When time came for passing out chores, sweeping the porch often fell to Sarah –– it was a least-liked chore. The broom left trails of dirt and dust. So, the sweeper had to be diligent to achieve the matron’s desired result.

One August morning, the cottage matron happened to pass by as Sarah was sweeping. No one was near, but Sarah’s mouth moved constantly as she went about her work –– curiosity drew the matron closer. A quick glance took in the very clean path the child cut as she moved rhythmically about her job. Obviously, Sarah would not need to go back a second time with her broom; her careful work showed her attention, and the matron could not help but smile when she heard Sarah’s words. With each sweep of the broom, Sarah repeated, “As unto the Lord, as unto the Lord” in a slow sing-song that kept time with the broom’s motion.

The matron did not need to wonder at the care going into this lowly chore –– Sarah had a holy focus. Her attitude changed the menial task into a gift of service. Sweeping became Sarah’s offering. No small wonder that the porch looked best when Sarah did the job.

Recently, I took a few days and retreated to the mountains. The solitude forced me to disconnect from the hundreds of things bidding for my attention every day. Not being distracted,I became keenly aware of my surroundings.
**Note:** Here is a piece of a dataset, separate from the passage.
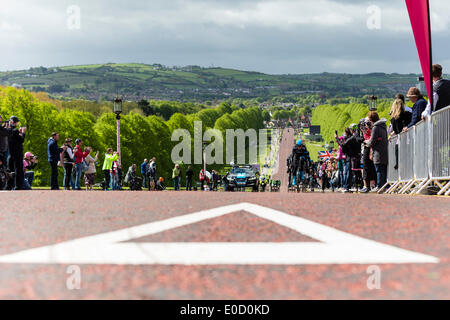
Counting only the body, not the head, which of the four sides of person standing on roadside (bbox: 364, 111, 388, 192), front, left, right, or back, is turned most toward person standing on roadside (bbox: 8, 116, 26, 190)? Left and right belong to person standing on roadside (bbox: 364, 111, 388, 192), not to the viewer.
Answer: front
My awareness of the silence, of the birds’ morning chorus, and of the comings and goings of others as I sat in solitude was heightened. I watched those serving at the retreat center as they went about doing chores. One task appeared no more important than another. The work was common, but to the staff, it was not menial work. All work was done with a God honoring attitude.

The Apostle Paul wrote to the Colossians about work. He did not rank the importance of the jobs they did. Instead, Paul said that “whatever” the chore –– big or small –– “work at it with all your heart.” He undergirds the idea that work is to be done with integrity, humility and love.

Paul teaches that as believers, the work we do is not done for people –– those who have authority over us or who can reward or even punish us. But we are to work “as though you were working for the Lord.”

My dad underscored these teachings when he drilled into me, “Whatever you do, do it well.” He taught that a job is not complete until you have given 110%. He was determined to satisfy the ones that mattered most when he left his job every evening – himself and the Lord.

We will work to make a living more than 100,000 hours of our lives. The “how” in which we do our work is what gives it true significance. Doing our jobs “as unto the Lord” makes it holy work. And when our personal job description includes honoring God, the impact on the lives around us is tangible. People can come into our homes and see we follow Jesus. They can go with us to church and worship with us.

May our work be holy as unto the Lord.